Advanced process control technologies for offshore production facilities help decrease operational costs and improve production. (Image courtesy of Honeywell)

Challenges in slugging

Slugging flow regimes present a constant challenge to upstream operators by creating periods of constant all-liquid or all-gas flow for equipment designed to handle a continuous, three-phase flow of oil, gas, and water. Terrain with subsea tiebacks used for production can cause this slugging regime. Changes in a reservoir production profile can do so as well by creating specific conditions for the aggregating flow, which causes slugging. Traditional ways to prevent slugging include controlling pressure pulses from risers to avoid fluid agglomeration or controlling the riser choke valve to stop gas and liquid slugs from arriving rapidly in the separator. However, MPC technology presents an alternative option and can optimize level control valves to improve the ability of separators to handle surges in volume. In any normal upstream production site, hydrocarbon material moves through the sequential stages of three-phase separation, with each separator feeding the next. Each operates at a lower pressure, evolving more gas and removing water from the reservoir fluids. Subsequent separators are typically smaller than the preceding one, which results in level control problems. Level control algorithms on the separators are typically tuned for tight level control and maintain level stability at the expense of the outflow of liquid – especially when the inflow of liquid is highly variable, such as in a slugging situation. This results in rapid level fluctuations and regular trips in the last stage of separation.

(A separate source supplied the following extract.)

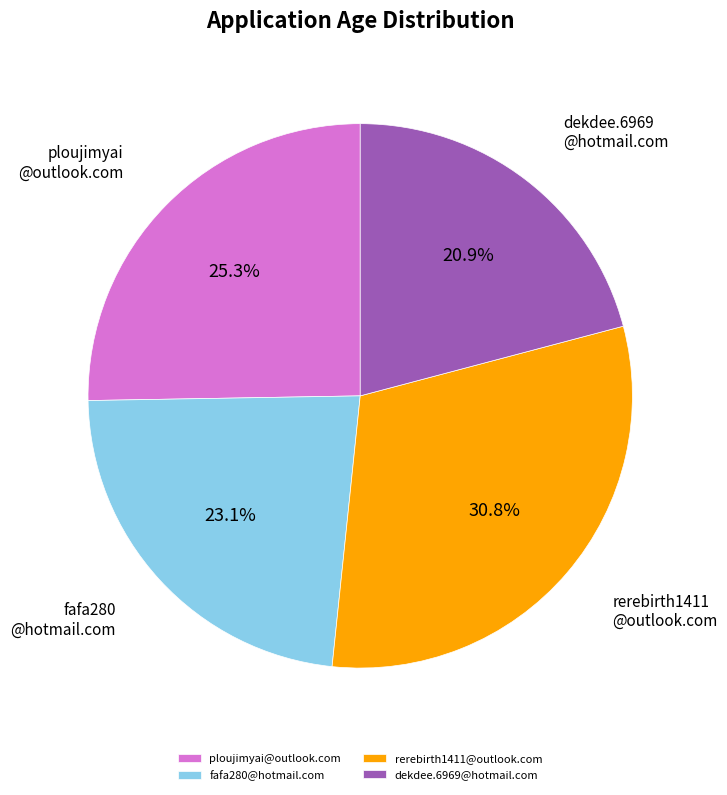

Is rerebirth1411@outlook.com the majority of the pie?

No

MPC technologies can balance the inventories across the separators by optimizing the level control valve position. This, in turn, can model and control the relationship between the second- and third-stage separators, which enables smoother and easier management of inventory across the process. In advance of a slug of material arriving in the separator, the MPC algorithm can reduce the level in the separators to accommodate the surge in volume without approaching any of the trip limits. This results in deferment reductions and production increases.

Providing support remotely

Upstream operations, as in any industry, need support and maintenance to continue to operate as designed. Oftentimes, applications reside in remote oil production sites, which can make maintenance a challenge. However, the growth of remote access technologies now makes it possible to virtually bring experts on site to provide issue support – no matter how far or remote the site is.This enables experts to serve more sites. Leveraging this type of technology also enables experts to provide sites with the right information at the right time to improve overall operations, and facilities can achieve several objectives, including:

Increasing worker safety by keeping personnel out of harm's way, both at the operating facility and en route to and from the site;

Improving staffing and retention through work location flexibility;

Deploying expertise over multiple operating assets and avoiding time-consuming trips to specific sites; and

Sharing best practices and centralizing expertise. Implementing remote collaboration services correctly can achieve these objectives and lead to significant increases in production, recovery, and productivity.

Remote support for geographically dispersed operations can optimize workflow at upstream facilities.

Doing more with less

Challenges associated with slugging are just one of many optimization issues that upstream facilities face on a daily basis. And production complexes are often spread over vast geographical distances and hazardous environments, so sharing best practices and receiving maintenance support can be troublesome.

With the availability of advanced process controls and remote collaboration, optimizing production and collaborating across physical distances is much simpler. Leveraging these technologies and services can help facilities improve production capabilities and mitigate operational costs while adequately addressing the challenges of diminishing resources and workforce expertise.